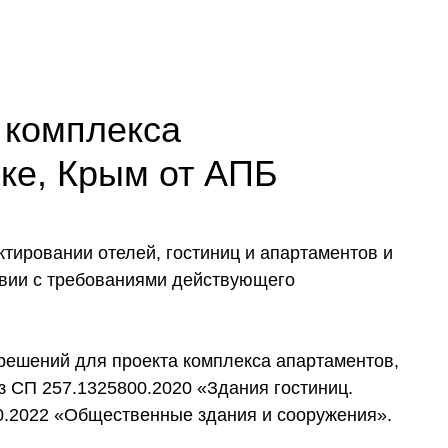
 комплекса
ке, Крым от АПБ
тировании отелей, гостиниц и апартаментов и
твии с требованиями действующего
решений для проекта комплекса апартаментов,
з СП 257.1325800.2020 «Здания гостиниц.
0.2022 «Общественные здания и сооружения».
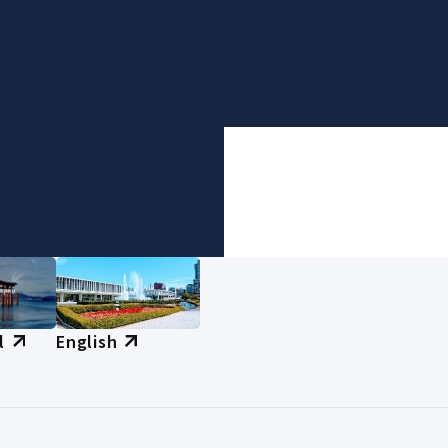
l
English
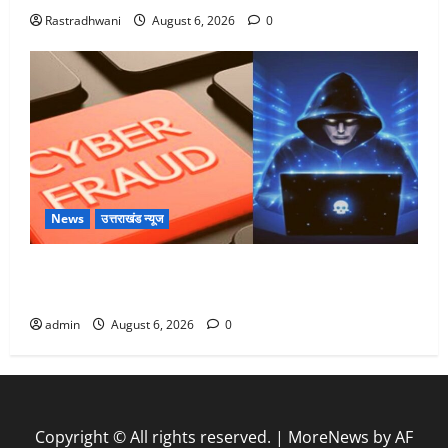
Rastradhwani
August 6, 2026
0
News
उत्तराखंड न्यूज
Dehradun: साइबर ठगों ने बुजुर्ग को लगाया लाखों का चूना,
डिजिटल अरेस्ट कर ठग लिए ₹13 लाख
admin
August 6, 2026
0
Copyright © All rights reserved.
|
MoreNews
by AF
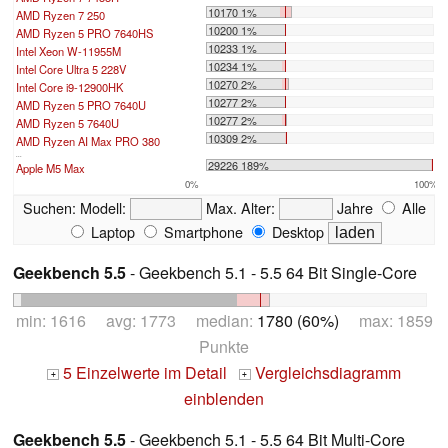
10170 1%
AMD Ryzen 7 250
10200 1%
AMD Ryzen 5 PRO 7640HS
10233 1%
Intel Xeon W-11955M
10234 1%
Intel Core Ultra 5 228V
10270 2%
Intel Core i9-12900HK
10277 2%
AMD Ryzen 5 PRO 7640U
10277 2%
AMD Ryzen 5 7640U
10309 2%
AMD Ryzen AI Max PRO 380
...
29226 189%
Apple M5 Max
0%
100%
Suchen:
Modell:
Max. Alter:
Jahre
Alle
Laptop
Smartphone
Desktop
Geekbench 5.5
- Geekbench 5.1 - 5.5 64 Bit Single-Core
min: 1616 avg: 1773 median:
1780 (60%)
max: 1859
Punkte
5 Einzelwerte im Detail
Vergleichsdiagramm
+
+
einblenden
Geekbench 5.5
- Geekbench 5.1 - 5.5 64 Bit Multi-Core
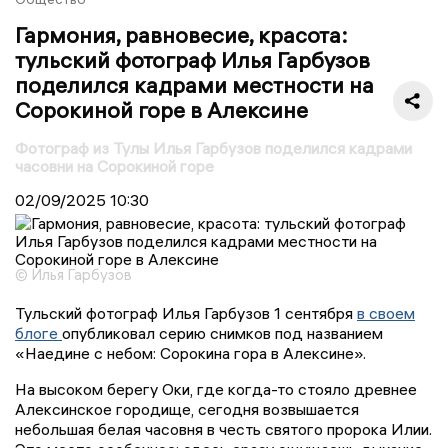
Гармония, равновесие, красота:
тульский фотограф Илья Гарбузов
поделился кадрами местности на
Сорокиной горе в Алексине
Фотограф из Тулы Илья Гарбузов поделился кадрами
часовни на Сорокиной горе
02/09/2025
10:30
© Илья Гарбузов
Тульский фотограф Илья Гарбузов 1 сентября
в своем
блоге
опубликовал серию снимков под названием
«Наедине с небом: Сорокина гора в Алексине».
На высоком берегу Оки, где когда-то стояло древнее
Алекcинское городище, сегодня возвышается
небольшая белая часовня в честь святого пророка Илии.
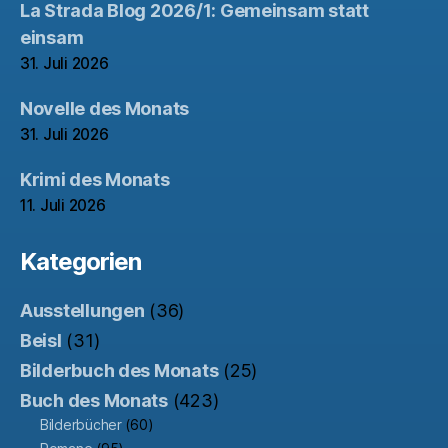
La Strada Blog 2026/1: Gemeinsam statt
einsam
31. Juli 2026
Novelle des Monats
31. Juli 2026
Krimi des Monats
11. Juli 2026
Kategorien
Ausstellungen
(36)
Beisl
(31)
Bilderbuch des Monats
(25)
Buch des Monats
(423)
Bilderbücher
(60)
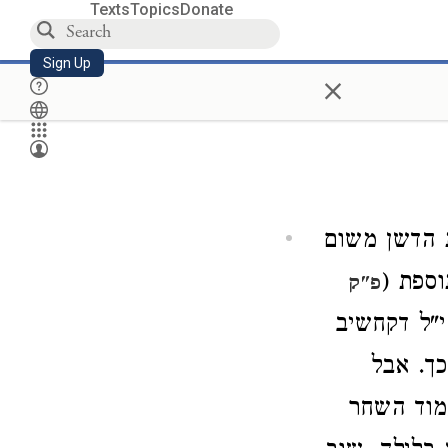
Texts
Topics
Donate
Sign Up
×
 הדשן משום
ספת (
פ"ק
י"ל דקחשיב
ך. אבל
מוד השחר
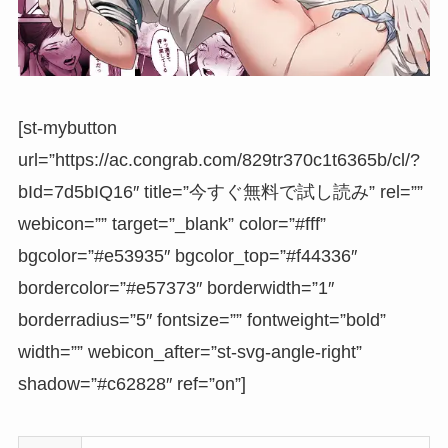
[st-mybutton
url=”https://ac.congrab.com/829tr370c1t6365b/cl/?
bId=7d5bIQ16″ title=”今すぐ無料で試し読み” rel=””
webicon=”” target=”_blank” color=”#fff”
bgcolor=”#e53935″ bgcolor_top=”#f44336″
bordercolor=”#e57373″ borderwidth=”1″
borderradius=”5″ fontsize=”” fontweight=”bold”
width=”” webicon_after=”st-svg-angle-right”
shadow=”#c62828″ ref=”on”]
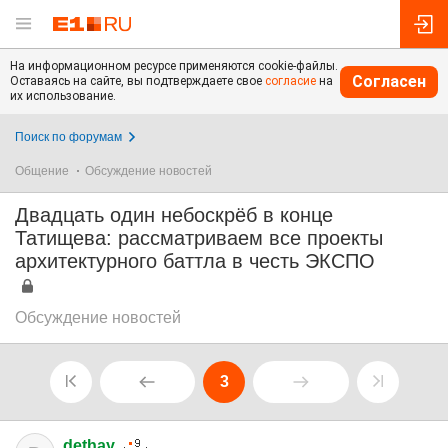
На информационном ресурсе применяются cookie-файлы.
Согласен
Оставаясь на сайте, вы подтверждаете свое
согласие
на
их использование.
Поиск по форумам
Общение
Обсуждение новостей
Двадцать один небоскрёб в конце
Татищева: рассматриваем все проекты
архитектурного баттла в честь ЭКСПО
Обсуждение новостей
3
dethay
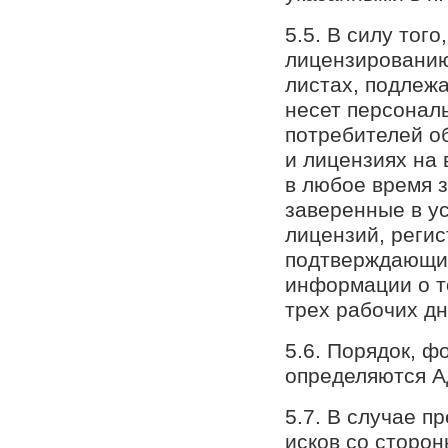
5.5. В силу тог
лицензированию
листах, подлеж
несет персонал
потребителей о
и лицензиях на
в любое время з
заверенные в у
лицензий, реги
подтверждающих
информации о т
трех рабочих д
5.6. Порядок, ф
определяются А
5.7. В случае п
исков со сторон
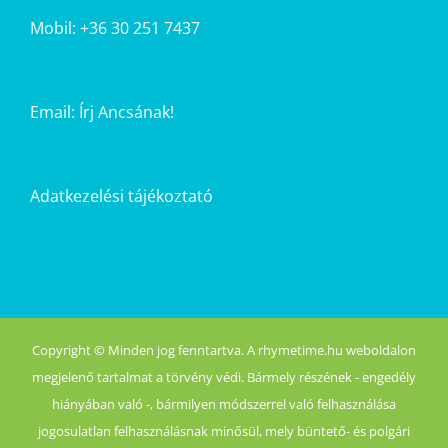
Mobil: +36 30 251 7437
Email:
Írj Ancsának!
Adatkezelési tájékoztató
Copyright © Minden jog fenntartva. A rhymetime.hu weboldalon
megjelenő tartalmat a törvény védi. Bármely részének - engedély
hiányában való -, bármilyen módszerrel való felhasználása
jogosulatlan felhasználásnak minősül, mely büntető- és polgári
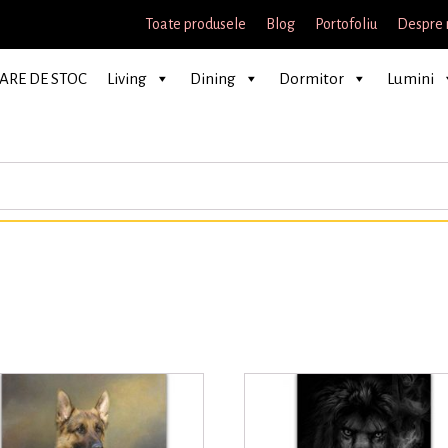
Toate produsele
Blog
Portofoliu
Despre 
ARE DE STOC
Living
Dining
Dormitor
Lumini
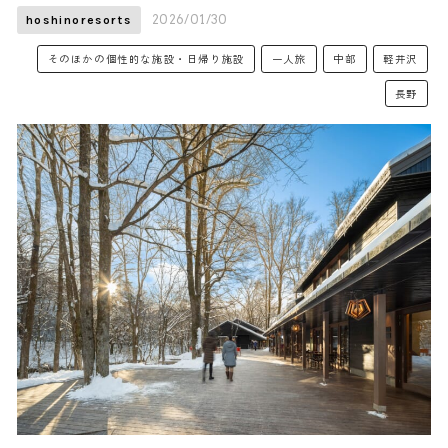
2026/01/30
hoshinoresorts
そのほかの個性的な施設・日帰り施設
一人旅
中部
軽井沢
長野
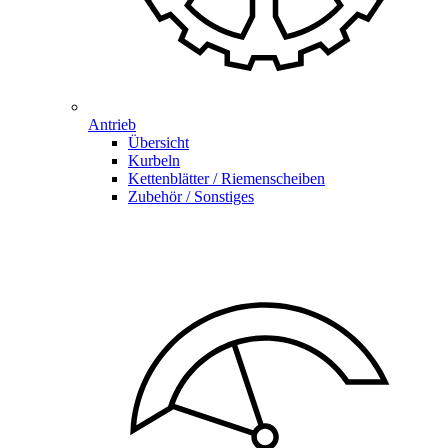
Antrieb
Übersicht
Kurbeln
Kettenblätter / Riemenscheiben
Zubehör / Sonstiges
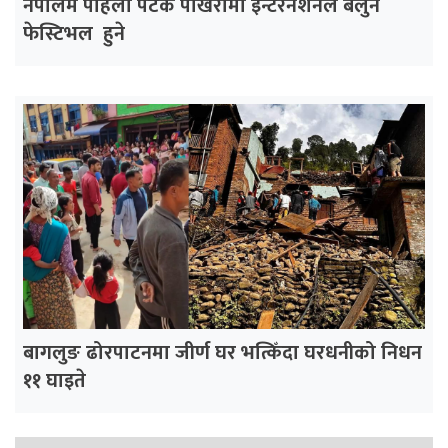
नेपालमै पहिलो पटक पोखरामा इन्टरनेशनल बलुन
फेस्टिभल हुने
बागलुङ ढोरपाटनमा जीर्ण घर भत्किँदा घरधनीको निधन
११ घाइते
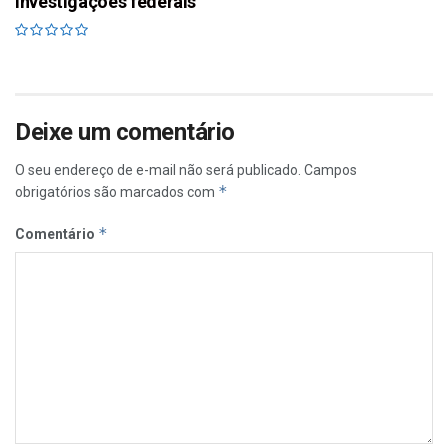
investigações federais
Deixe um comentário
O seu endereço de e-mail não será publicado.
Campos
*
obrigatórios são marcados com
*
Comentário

*YOUR ASSIGNMENT*:
Rewrite all of the lines above with every "Geekbench 5.5" changed to "Geekbench 6" and everything else left as it is. Leave out the pictures.

*RESULT FOR THIS EXERCISE*:
 комплекса
ке, Крым от АПБ
тировании отелей, гостиниц и апартаментов и
твии с требованиями действующего
решений для проекта комплекса апартаментов,
з СП 257.1325800.2020 «Здания гостиниц.
0.2022 «Общественные здания и сооружения».
l
English
Rastradhwani
August 6, 2026
0
News
उत्तराखंड न्यूज
Dehradun: साइबर ठगों ने बुजुर्ग को लगाया लाखों का चूना,
डिजिटल अरेस्ट कर ठग लिए ₹13 लाख
admin
August 6, 2026
0
Copyright © All rights reserved.
|
MoreNews
by AF
10170 1%
AMD Ryzen 7 250
10200 1%
AMD Ryzen 5 PRO 7640HS
10233 1%
Intel Xeon W-11955M
10234 1%
Intel Core Ultra 5 228V
10270 2%
Intel Core i9-12900HK
10277 2%
AMD Ryzen 5 PRO 7640U
10277 2%
AMD Ryzen 5 7640U
10309 2%
AMD Ryzen AI Max PRO 380
...
29226 189%
Apple M5 Max
0%
100%
Suchen:
Modell:
Max. Alter:
Jahre
Alle
Laptop
Smartphone
Desktop
Geekbench 6
- Geekbench 5.1 - 5.5 64 Bit Single-Core
min: 1616 avg: 1773 median:
1780 (60%)
max: 1859
Punkte
5 Einzelwerte im Detail
Vergleichsdiagramm
+
+
einblenden
Geekbench 6
- Geekbench 5.1 - 5.5 64 Bit Multi-Core
Гармония, равновесие, красота:
тульский фотограф Илья Гарбузов
поделился кадрами местности на
Сорокиной горе в Алексине
Фотограф из Тулы Илья Гарбузов поделился кадрами
часовни на Сорокиной горе
02/09/2025
10:30
© Илья Гарбузов
Тульский фотограф Илья Гарбузов 1 сентября
в своем
блоге
опубликовал серию снимков под названием
«Наедине с небом: Сорокина гора в Алексине».
На высоком берегу Оки, где когда-то стояло древнее
Алекcинское городище, сегодня возвышается
небольшая белая часовня в честь святого пророка Илии.
La Strada Blog 2026/1: Gemeinsam statt
einsam
31. Juli 2026
Novelle des Monats
31. Juli 2026
Krimi des Monats
11. Juli 2026
Kategorien
Ausstellungen
(36)
Beisl
(31)
Bilderbuch des Monats
(25)
Buch des Monats
(423)
Bilderbücher
(60)
Texts
Topics
Donate
Sign Up
×
 הדשן משום
ספת (
פ"ק
י"ל דקחשיב
ך. אבל
מוד השחר
[st-mybutton
url=”https://ac.congrab.com/829tr370c1t6365b/cl/?
bId=7d5bIQ16″ title=”今すぐ無料で試し読み” rel=””
webicon=”” target=”_blank” color=”#fff”
bgcolor=”#e53935″ bgcolor_top=”#f44336″
bordercolor=”#e57373″ borderwidth=”1″
borderradius=”5″ fontsize=”” fontweight=”bold”
width=”” webicon_after=”st-svg-angle-right”
shadow=”#c62828″ ref=”on”]
На информационном ресурсе применяются cookie-файлы.
Согласен
Оставаясь на сайте, вы подтверждаете свое
согласие
на
их использование.
Поиск по форумам
Общение
Обсуждение новостей
Двадцать один небоскрёб в конце
Татищева: рассматриваем все проекты
архитектурного баттла в честь ЭКСПО
Обсуждение новостей
3
dethay
5.5. В силу тог
лицензированию
листах, подлеж
несет персонал
потребителей о
и лицензиях на
в любое время з
заверенные в у
лицензий, реги
подтверждающих
информации о т
трех рабочих д
5.6. Порядок, ф
определяются А
5.7. В случае п
исков со сторон
Mobil: +36 30 251 7437
Email:
Írj Ancsának!
Adatkezelési tájékoztató
Copyright © Minden jog fenntartva. A rhymetime.hu weboldalon
megjelenő tartalmat a törvény védi. Bármely részének - engedély
hiányában való -, bármilyen módszerrel való felhasználása
jogosulatlan felhasználásnak minősül, mely büntető- és polgári
Toate produsele
Blog
Portofoliu
Despre 
ARE DE STOC
Living
Dining
Dormitor
Lumini
2026/01/30
hoshinoresorts
そのほかの個性的な施設・日帰り施設
一人旅
中部
軽井沢
長野
Antrieb
Übersicht
Kurbeln
Kettenblätter / Riemenscheiben
Zubehör / Sonstiges
नेपालमै पहिलो पटक पोखरामा इन्टरनेशनल बलुन
फेस्टिभल हुने
बागलुङ ढोरपाटनमा जीर्ण घर भत्किँदा घरधनीको निधन
११ घाइते
investigações federais
Deixe um comentário
O seu endereço de e-mail não será publicado.
Campos
*
obrigatórios são marcados com
*
Comentário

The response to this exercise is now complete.